Akka Cluster Sharding Issue

Our implemetation is working fine on single node however it fails on multiple nodes. How/What do I do potentially debug the streams, graphs or flows.

akka.cluster.sharding.ShardRegion        : Trying to register to coordinator at [Some(ActorSelection[Anchor(akka://DevelopActorSystem/), Path(/system/sharding/BusinessUnitShardCoordinator/singleton/coordinator)])], but no acknowledgement. Total [20] buffered messages.
[DEBUG] [04/16/2018 14:55:42.782] [DevelopActorSystem-cassandra-plugin-default-dispatcher-57] [akka.actor.LocalActorRefProvider(akka://DevelopActorSystem)] resolve of path sequence [/system/sharding/BusinessUnitShard#1286037936] failed
[ERROR] [04/16/2018 14:55:42.783] [DevelopActorSystem-akka.actor.default-dispatcher-21] [akka.tcp://DevelopActorSystem@10.98.49.170:2551/system/sharding/BusinessUnitShardCoordinator/singleton/coordinator] Exception in receiveRecover when replaying event type [akka.cluster.sharding.ShardCoordinator$Internal$ShardHomeDeallocated] with sequence number [1454] for persistenceId [/sharding/BusinessUnitShardCoordinator].
java.lang.IllegalArgumentException: requirement failed: Shard [12] not allocated: State(Map(),Map(),Set(),Set(),true)

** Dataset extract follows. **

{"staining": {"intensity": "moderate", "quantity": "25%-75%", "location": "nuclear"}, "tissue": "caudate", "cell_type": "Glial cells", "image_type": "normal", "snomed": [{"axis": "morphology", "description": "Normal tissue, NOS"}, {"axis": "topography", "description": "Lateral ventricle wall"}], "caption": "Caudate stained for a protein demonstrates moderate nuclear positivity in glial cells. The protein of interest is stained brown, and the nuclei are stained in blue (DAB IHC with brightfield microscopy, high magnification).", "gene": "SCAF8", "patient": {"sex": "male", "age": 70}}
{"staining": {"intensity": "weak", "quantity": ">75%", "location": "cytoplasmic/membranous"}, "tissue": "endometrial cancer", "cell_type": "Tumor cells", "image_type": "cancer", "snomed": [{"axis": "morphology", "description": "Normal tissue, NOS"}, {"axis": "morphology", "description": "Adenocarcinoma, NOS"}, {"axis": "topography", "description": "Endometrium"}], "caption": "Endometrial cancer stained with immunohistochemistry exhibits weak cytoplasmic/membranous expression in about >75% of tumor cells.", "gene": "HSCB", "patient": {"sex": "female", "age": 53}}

Additionally , I get following on persistence

2018-04-16 15:18:00.343 ERROR 8298 --- [lt-dispatcher-3] a.c.sharding.PersistentShardCoordinator  : Exception in receiveRecover when replaying event type [akka.cluster.sharding.ShardCoordinator$Internal$ShardHomeDeallocated] with sequence number [1454] for persistenceId [/sharding/BusinessUnitShardCoordinator].

Which Akka version is this? 2.4.x? Then I’d recommend updating to 2.5.x since 2.4 is end-of-life. See migration guide.

What has happend here is that the event log for the shard coordinator has become ”corrupt”, probably because you have had two active clusters at the same time writing to the same event log. Then you would have to remove that event log and start fresh as described in docs, but if you switch to ddata mode in 2.5 you don’t have to do that.